There were 1,297 housing units, of which 23.4% were vacant. The homeowner vacancy rate was 0.4% and the rental vacancy rate was 11.2%.

===2010 census===
As of the 2010 census, Castle Point had a population of 3,962. The ethnic makeup of the population was 92.9% non-Hispanic African-American, 4.7% non-Hispanic white, 0.1% Native American, 0.3% Asian, 1.6% from two or more races and 0.6% Hispanic or Latino.

===2000 census===
At the 2000 census there were 4,559 people, 1,408 households, and 1,163 families in the CDP. The population density was 6,653.9 PD/sqmi. There were 1,571 housing units at an average density of 2,292.9 /sqmi. The racial makeup of the CDP was 9.54% White, 88.66% African American, 0.31% Native American, 0.04% Asian, 0.04% from other races, and 1.40% from two or more races. Hispanic or Latino of any race were 0.42%.

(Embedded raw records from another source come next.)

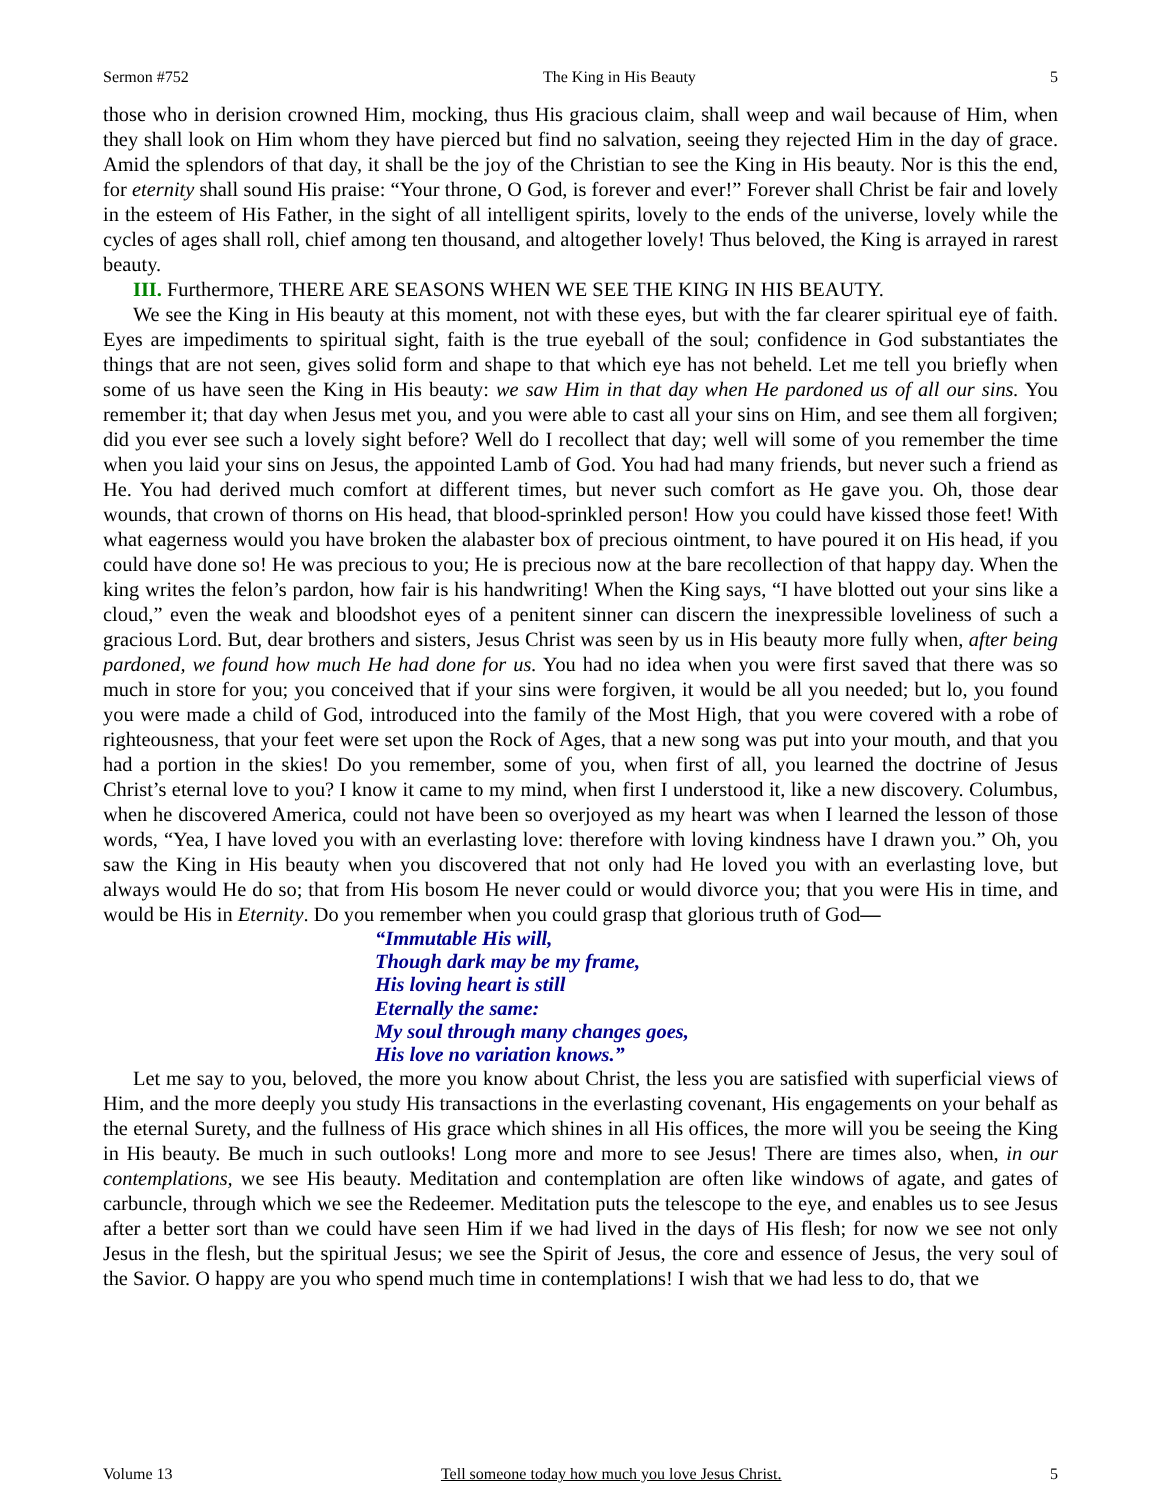Sermon #752 The King in His Beauty 5
those who in derision crowned Him, mocking, thus His gracious claim, shall weep and wail because of Him, when they shall look on Him whom they have pierced but find no salvation, seeing they rejected Him in the day of grace. Amid the splendors of that day, it shall be the joy of the Christian to see the King in His beauty. Nor is this the end, for eternity shall sound His praise: “Your throne, O God, is forever and ever!” Forever shall Christ be fair and lovely in the esteem of His Father, in the sight of all intelligent spirits, lovely to the ends of the universe, lovely while the cycles of ages shall roll, chief among ten thousand, and altogether lovely! Thus beloved, the King is arrayed in rarest beauty.
III. Furthermore, THERE ARE SEASONS WHEN WE SEE THE KING IN HIS BEAUTY.
We see the King in His beauty at this moment, not with these eyes, but with the far clearer spiritual eye of faith. Eyes are impediments to spiritual sight, faith is the true eyeball of the soul; confidence in God substantiates the things that are not seen, gives solid form and shape to that which eye has not beheld. Let me tell you briefly when some of us have seen the King in His beauty: we saw Him in that day when He pardoned us of all our sins. You remember it; that day when Jesus met you, and you were able to cast all your sins on Him, and see them all forgiven; did you ever see such a lovely sight before? Well do I recollect that day; well will some of you remember the time when you laid your sins on Jesus, the appointed Lamb of God. You had had many friends, but never such a friend as He. You had derived much comfort at different times, but never such comfort as He gave you. Oh, those dear wounds, that crown of thorns on His head, that blood-sprinkled person! How you could have kissed those feet! With what eagerness would you have broken the alabaster box of precious ointment, to have poured it on His head, if you could have done so! He was precious to you; He is precious now at the bare recollection of that happy day. When the king writes the felon’s pardon, how fair is his handwriting! When the King says, “I have blotted out your sins like a cloud,” even the weak and bloodshot eyes of a penitent sinner can discern the inexpressible loveliness of such a gracious Lord. But, dear brothers and sisters, Jesus Christ was seen by us in His beauty more fully when, after being pardoned, we found how much He had done for us. You had no idea when you were first saved that there was so much in store for you; you conceived that if your sins were forgiven, it would be all you needed; but lo, you found you were made a child of God, introduced into the family of the Most High, that you were covered with a robe of righteousness, that your feet were set upon the Rock of Ages, that a new song was put into your mouth, and that you had a portion in the skies! Do you remember, some of you, when first of all, you learned the doctrine of Jesus Christ’s eternal love to you? I know it came to my mind, when first I understood it, like a new discovery. Columbus, when he discovered America, could not have been so overjoyed as my heart was when I learned the lesson of those words, “Yea, I have loved you with an everlasting love: therefore with loving kindness have I drawn you.” Oh, you saw the King in His beauty when you discovered that not only had He loved you with an everlasting love, but always would He do so; that from His bosom He never could or would divorce you; that you were His in time, and would be His in Eternity. Do you remember when you could grasp that glorious truth of God—
“Immutable His will,
Though dark may be my frame,
His loving heart is still
Eternally the same:
My soul through many changes goes,
His love no variation knows.”
Let me say to you, beloved, the more you know about Christ, the less you are satisfied with superficial views of Him, and the more deeply you study His transactions in the everlasting covenant, His engagements on your behalf as the eternal Surety, and the fullness of His grace which shines in all His offices, the more will you be seeing the King in His beauty. Be much in such outlooks! Long more and more to see Jesus! There are times also, when, in our contemplations, we see His beauty. Meditation and contemplation are often like windows of agate, and gates of carbuncle, through which we see the Redeemer. Meditation puts the telescope to the eye, and enables us to see Jesus after a better sort than we could have seen Him if we had lived in the days of His flesh; for now we see not only Jesus in the flesh, but the spiritual Jesus; we see the Spirit of Jesus, the core and essence of Jesus, the very soul of the Savior. O happy are you who spend much time in contemplations! I wish that we had less to do, that we
Volume 13 Tell someone today how much you love Jesus Christ. 5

Of the 1,408 households 44.4% had children under the age of 18 living with them, 36.7% were married couples living together, 40.0% had a female householder with no husband present, and 17.4% were non-families. 14.8% of households were one person and 3.7% were one person aged 65 or older. The average household size was 3.24 and the average family size was 3.55.

The age distribution was 37.6% under the age of 18, 9.6% from 18 to 24, 25.9% from 25 to 44, 20.7% from 45 to 64, and 6.3% 65 or older. The median age was 27 years. For every 100 females, there were 85.0 males. For every 100 females age 18 and over, there were 75.8 males.

The median household income was $31,081 and the median family income was $33,281. Males had a median income of $29,919 versus $21,113 for females. The per capita income for the CDP was $11,386. About 22.6% of families and 24.6% of the population were below the poverty line, including 36.4% of those under age 18 and 18.3% of those age 65 or over.
==Education==
The CDP is in the Riverview Gardens School District. Riverview Gardens High School is the district's comprehensive high school.